Besides big goals, a good team and industry insight, it also helps to have secret weapons in your startup’s arsenal. Excellence in areas like social media can help accelerate your business quickly to become a leader in its area. It can drive your startup’s brand awareness, thought leadership capabilities and industry reputation. It should definitely be one of your secret weapons.

But first, your team must have other secret weapons in place to help your startup thrive. Here are some that will serve as a good reminder to anyone contemplating starting their own business.

Focus on Core Competencies and Outsource the Rest

Every second of your time is valuable. What is your core competency? How do you focus everyday on that? Make sure you get every drop of value from every second of your life by focusing on what you’re best at. Leave other responsibilities to people who excel at those tasks.
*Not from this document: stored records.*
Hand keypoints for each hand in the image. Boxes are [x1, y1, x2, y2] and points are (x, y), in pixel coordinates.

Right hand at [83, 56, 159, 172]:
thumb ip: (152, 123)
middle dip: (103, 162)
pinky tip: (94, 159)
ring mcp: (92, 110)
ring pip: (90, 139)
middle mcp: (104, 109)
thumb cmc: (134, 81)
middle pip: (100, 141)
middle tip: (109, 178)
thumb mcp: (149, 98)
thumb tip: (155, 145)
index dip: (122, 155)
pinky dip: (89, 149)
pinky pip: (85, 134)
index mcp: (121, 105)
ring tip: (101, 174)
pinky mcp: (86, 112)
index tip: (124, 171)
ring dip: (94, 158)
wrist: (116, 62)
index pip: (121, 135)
For example, you should know which firm is hosting your private virtual server, but you shouldn’t get bogged down in details about bandwidth limits and more. And you probably don’t want your web-hosting specialists making decisions on your next round of angel financing.

Pick Every Member of Your Startup

Make sure you personally sit with every new member of your startup. Doing so can help bring about a sense of trust, community and goodwill at an early stage in your business. This helps employees to find ways to innovate within your startup and help increase your company productivity and intrapersonal synergy in surprising ways.
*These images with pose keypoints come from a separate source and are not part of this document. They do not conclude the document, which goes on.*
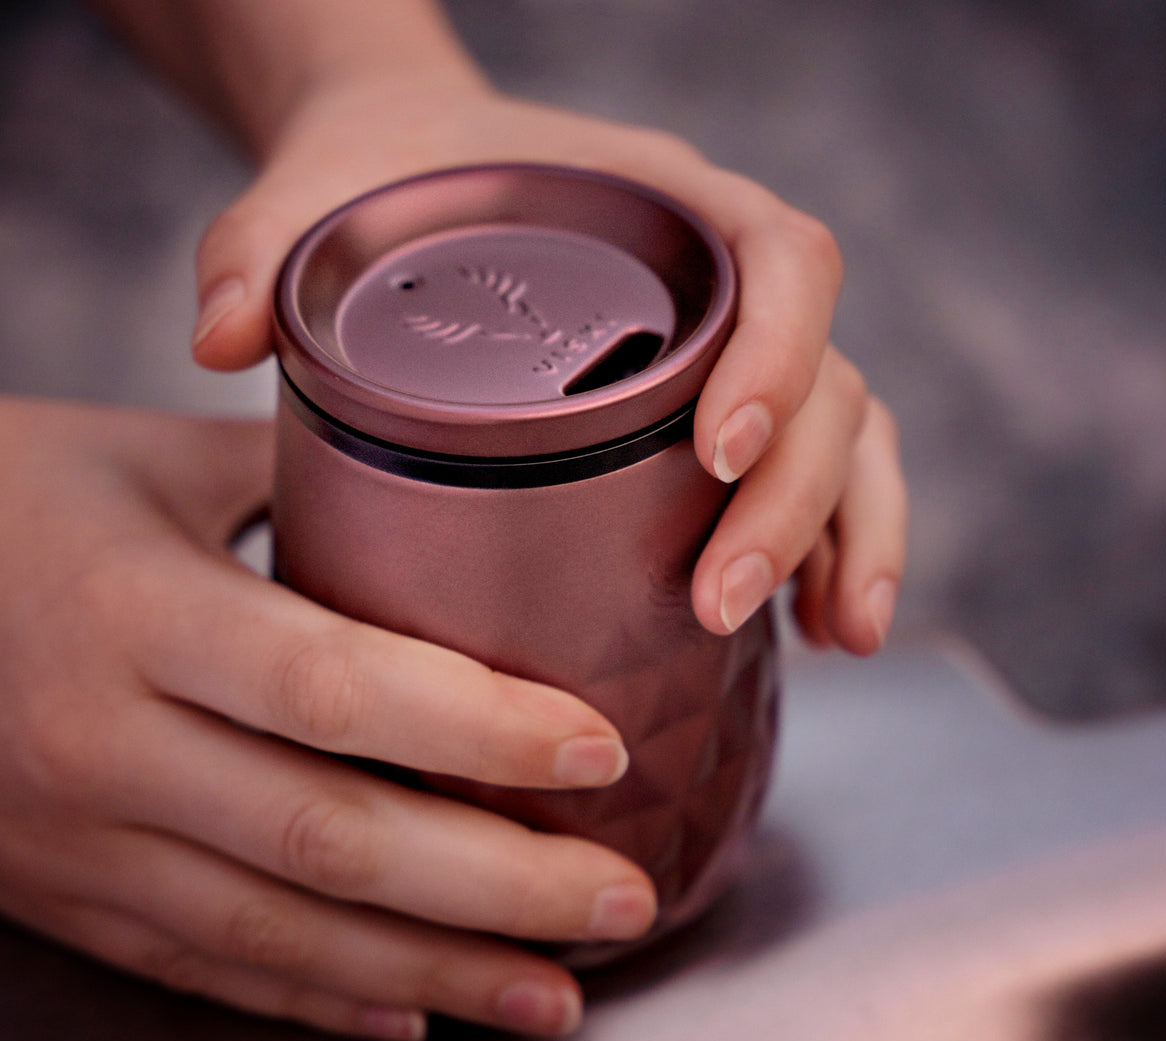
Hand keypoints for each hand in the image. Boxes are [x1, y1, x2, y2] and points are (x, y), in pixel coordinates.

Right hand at [0, 396, 655, 1040]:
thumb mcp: (136, 463)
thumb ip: (294, 475)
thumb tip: (433, 476)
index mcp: (134, 612)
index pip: (335, 686)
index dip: (479, 728)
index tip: (601, 749)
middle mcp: (107, 746)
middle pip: (331, 838)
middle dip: (498, 885)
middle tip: (624, 897)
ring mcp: (80, 843)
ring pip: (283, 932)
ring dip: (437, 972)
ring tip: (559, 995)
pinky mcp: (66, 897)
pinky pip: (208, 966)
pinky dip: (323, 996)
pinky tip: (417, 1011)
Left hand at [190, 78, 906, 650]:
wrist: (420, 175)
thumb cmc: (395, 182)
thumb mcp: (324, 198)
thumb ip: (262, 250)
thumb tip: (216, 338)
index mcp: (670, 207)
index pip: (782, 261)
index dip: (778, 356)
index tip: (719, 451)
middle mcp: (730, 280)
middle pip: (830, 378)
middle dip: (794, 500)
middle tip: (717, 602)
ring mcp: (743, 354)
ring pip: (851, 436)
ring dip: (851, 541)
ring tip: (834, 642)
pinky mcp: (732, 419)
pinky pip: (824, 478)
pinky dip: (836, 554)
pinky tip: (816, 637)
Make Sure You Set Clear Goals And Let Others Know Them

You’re not going to get what you want out of your startup if you’re not 100 percent sure of what you want. Many great companies have been started by committed entrepreneurs knowing the goals of their business from the start. Richard Branson’s experience in starting up Virgin is a great example.

Your company’s main goals should be crystal clear to your employees and partners. While many of these goals will change with each stage of your company’s growth (ex. Have a fully functional website before Labor Day, have the beta product ready in time for a conference in Las Vegas), others should remain constant throughout: “To become and remain the best end-consumer personal-Web-hosting solution on the planet.”

Use Social Media to Inform and Grow

Appoint a social-media person for your team. Have everyone know they can route status updates to this person and make it a collaborative, open process. Social media can build your business. The goal here is to encourage creativity among your team members in posting updates, videos, relevant links, and more about your startup on various social-media platforms. Have your team write blog posts, link to industry studies and be personable in your outreach.

Boost Moral by Recognizing Your Employees — Publicly

Commend your employees, partners, etc. when they make exceptional strides in your company. Make sure you tell them individually and as teams that you recognize the hard — and smart — work they’re putting in day-in and day-out. Compliment them individually — and within earshot of others — on their individual achievements; Or even on related matters such as having a consistent can-do attitude or a willingness to stop what they’re doing and help others.